Substitute the radius into the volume formula to calculate the initial volume, \( V_1 \), which yields \( 5.24 \times 10^{-10} \text{ m}^3 \). Volume calculations are key, especially when dealing with spherical shapes like bubbles, because they tell us how much space an object occupies.

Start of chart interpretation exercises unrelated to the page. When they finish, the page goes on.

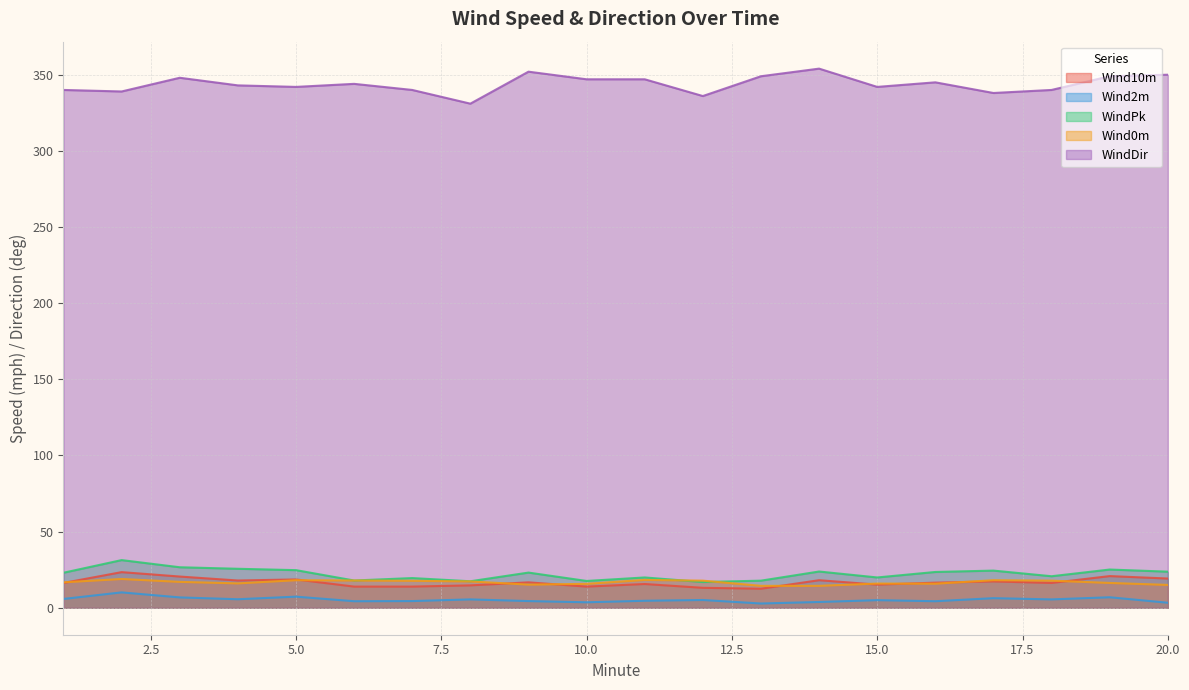

What is the spread (max minus min) of values at 14?

350.2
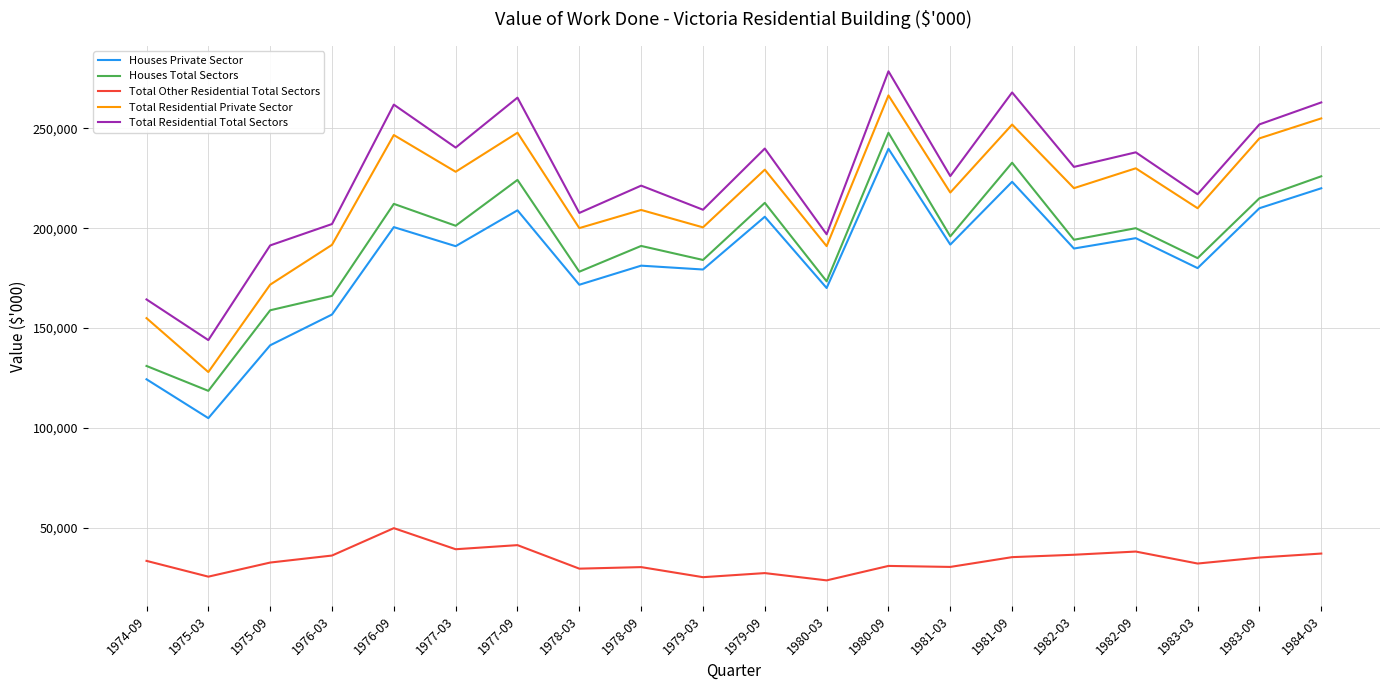

True or false: Houses Private Sector and Total Residential Private Sector intersect in this chart.

False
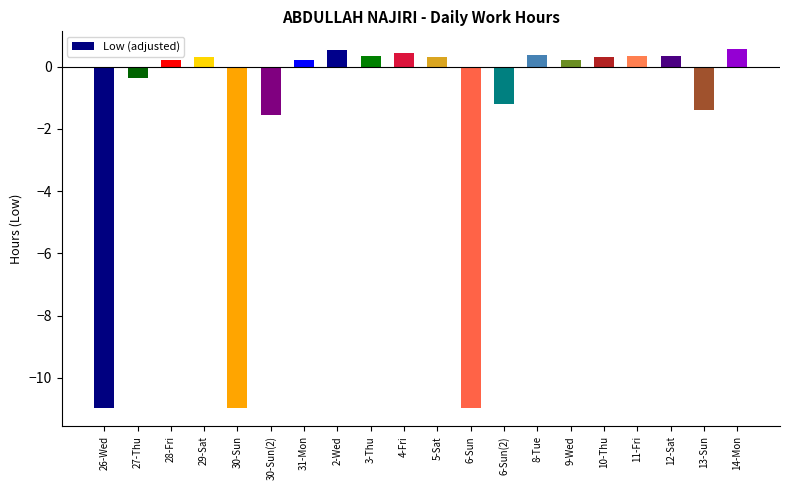

Between 13-Sun and 26-Wed, which is larger?

13-Sun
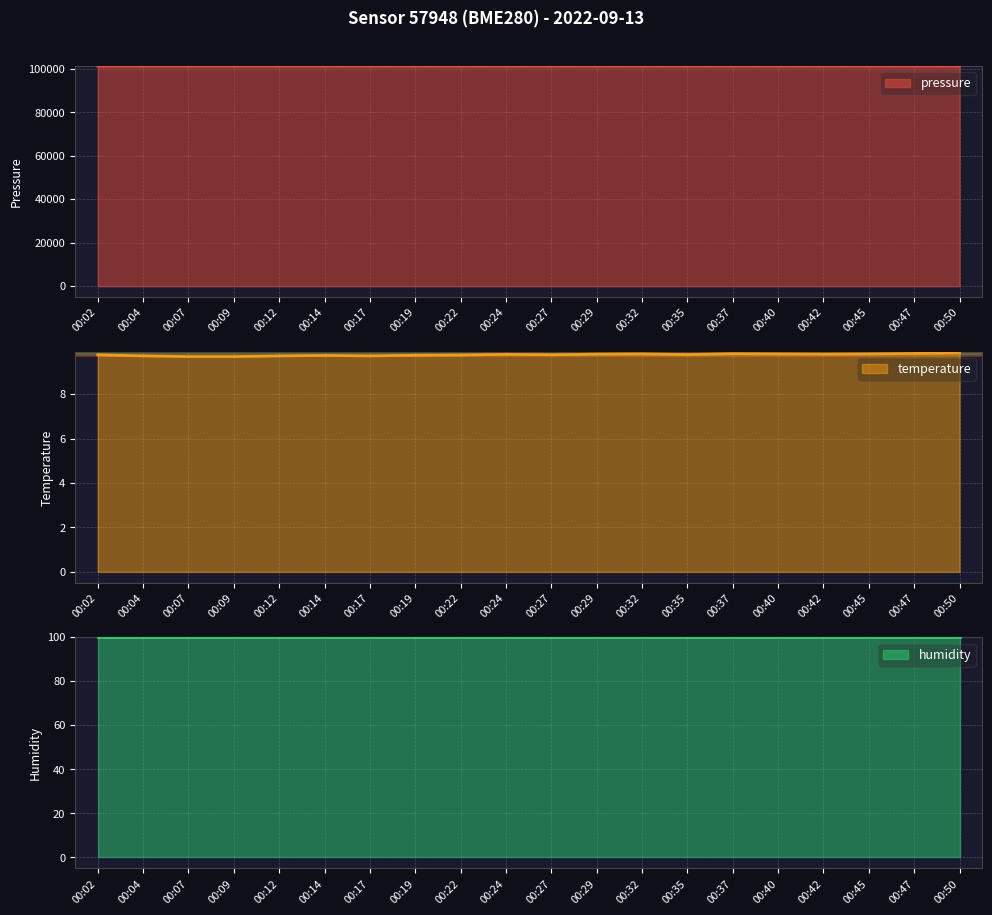

What is the approximate value of pressure at 00:35?

101364.8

Exploring Pressure Changes for the Bubble

Pressure changes have a significant impact on the volume of gases. In this context, we're working with a gas bubble that rises from the bottom of a lake to the surface. At the bottom, the pressure is higher at \( 405.3 \text{ kPa} \), while at the surface pressure decreases to \( 98 \text{ kPa} \). As per the Ideal Gas Law,
\[ PV = nRT \]We can simplify it under constant temperature and gas quantity conditions to:
\[ \frac{P_1V_1}{P_2V_2}=1 \]where \( P_1 \) and \( P_2 \) are pressures at the bottom and surface, respectively, and \( V_1 \) and \( V_2 \) are the corresponding volumes.

• Recognize pressure decrease from bottom to surface
• Utilize Ideal Gas Law with simplified assumptions
• Correlate pressure decrease with volume increase of bubble

As pressure decreases, the volume of the bubble increases in response. This is a classic illustration of Boyle's Law which states that the volume of a gas is inversely proportional to its pressure under constant temperature.

The Journey and Expansion of the Gas Bubble

A gas bubble's life underwater is influenced by pressure and its state of expansion. When the bubble is at the lake's depth, it experiences high pressure leading to its smaller volume.
As the bubble ascends, reduced pressure allows the bubble to expand increasing its volume. This is calculated using the simplified Ideal Gas Law. Initially, the bubble's volume is \( 5.24 \times 10^{-10} \text{ m}^3 \) at the bottom of the lake, and it reaches approximately \( 2.15 \times 10^{-9} \text{ m}^3 \) by the time it surfaces.

• Bubble's volume increase aligns with pressure decrease
• Calculating volume at different points highlights gas expansion
• Convert final volume to more convenient units

This calculated journey, dictated by volume and pressure dynamics, reinforces fundamental gas law principles and serves as a simple yet powerful example of gas behavior in variable pressure environments such as underwater.